About two hours down the road the pee break was granted. Shosh and I dash off, and to our surprise, get experience toilets outside of touristville. At first I though I may have entered the men’s room. But viewing the long-standing line of women in layers and layer of flowing clothing squelched that theory. Nope, this was a small porcelain hole that I got to pee in. I do a quick mental review of all the amazing times I was privileged enough to relieve myself in the quite natural woods and outdoors and sigh, and squat. The smell of ammonia was nauseating, but not as bad as the excrement that really can’t be flushed if one is using a small hole. I make a mental note after this that I am not drinking anything ever again.

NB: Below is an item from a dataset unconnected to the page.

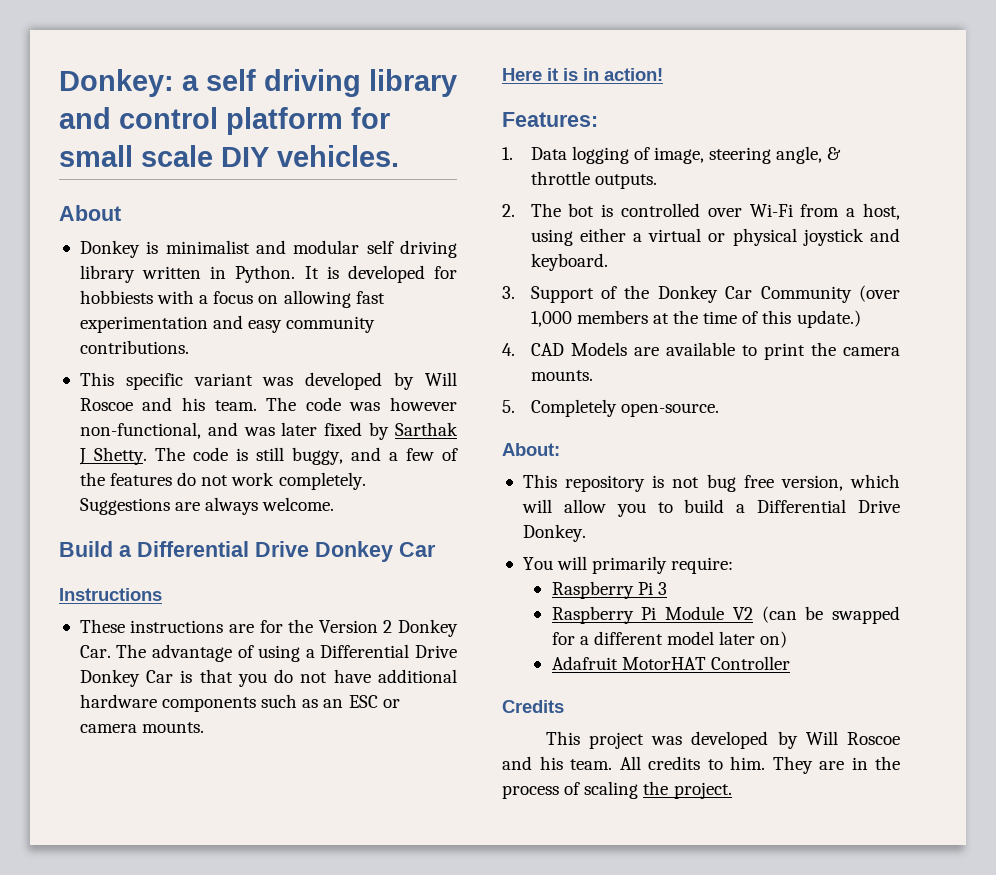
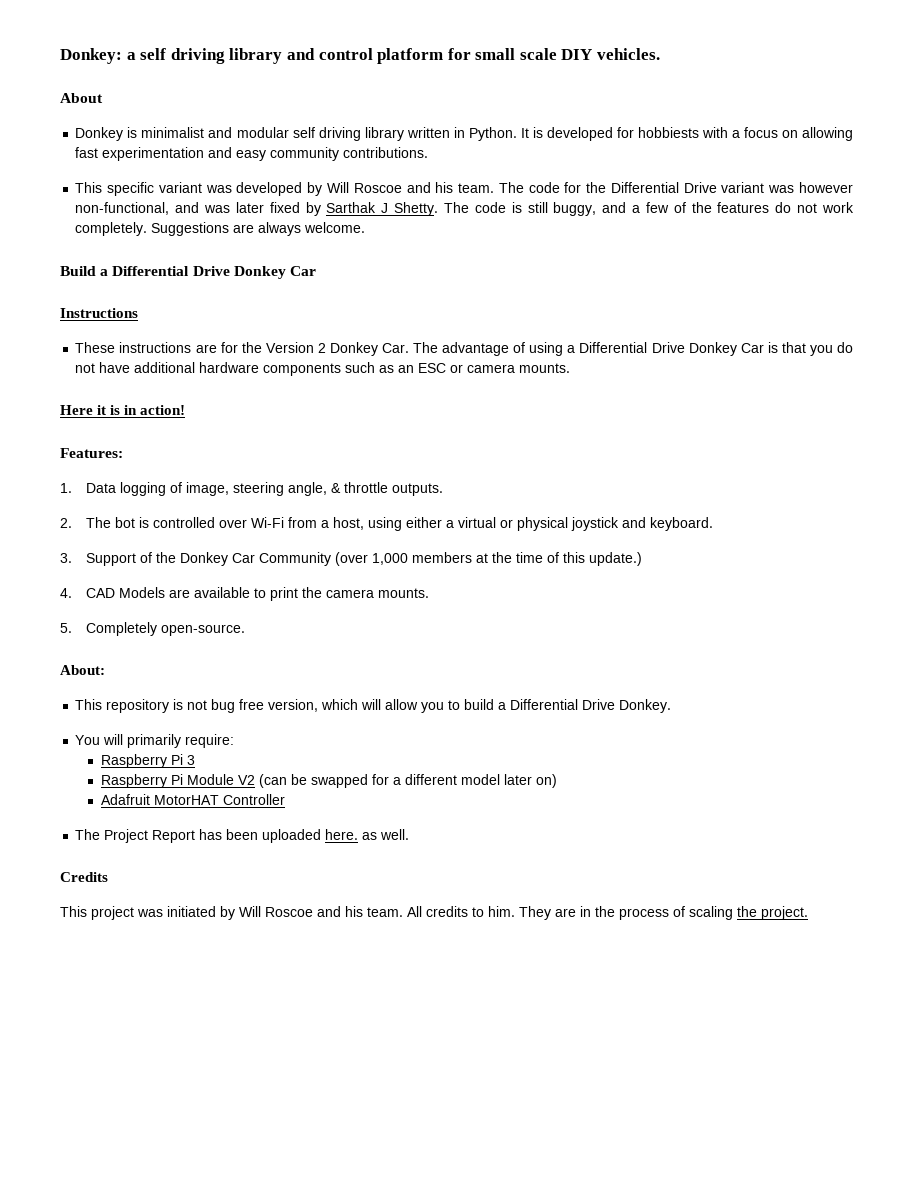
(341, 404) none -> [564,182,765,193] for the Differential Drive variant
(790, 663) none -> [75,829,410,843] // The Project Report has been uploaded here. as well.
[691,731,769,749] developed -> [167,906,216,917] initiated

Back on the bus it was movie time. The DVD was inserted and became clear that this was bought of the street, probably at the first stop with the Dalmatian pillows. But the cast and plot looked good - some jail break movie with Nicolas Cage and John Cusack. And we were about to get all excited when.. it was in Turkish. Of course. Then the babies started crying. For hours. And coughing. They never stopped coughing for the next 9 hours. I think I have tuberculosis now.

2 Comments:

Anonymous Anonymous said...

Hi, I laughed a lot when I read about the bus ride. BTW, I am a Turkish guy. You are absolutely right about the bus trip.. I had similar experiences before. I sometimes want to ask tourists that why do they come to Turkey? To experience chaos? lol.

Take care,
Optimus Prime

6:26 PM  
Blogger Shosh said...

I think those babies with TB were a whole family who purchased only 2 seats. Remember? It was 4 people in the row in front of us . . . how did we not catch TB? And, moreover, how did we not catch 8 other diseases between the confined bus situation, not being allowed to urinate -- oh wait, once in a poo laden ceramic hole leading to an aqueduct of excrement. It must have been the pine sol wipes that saved us.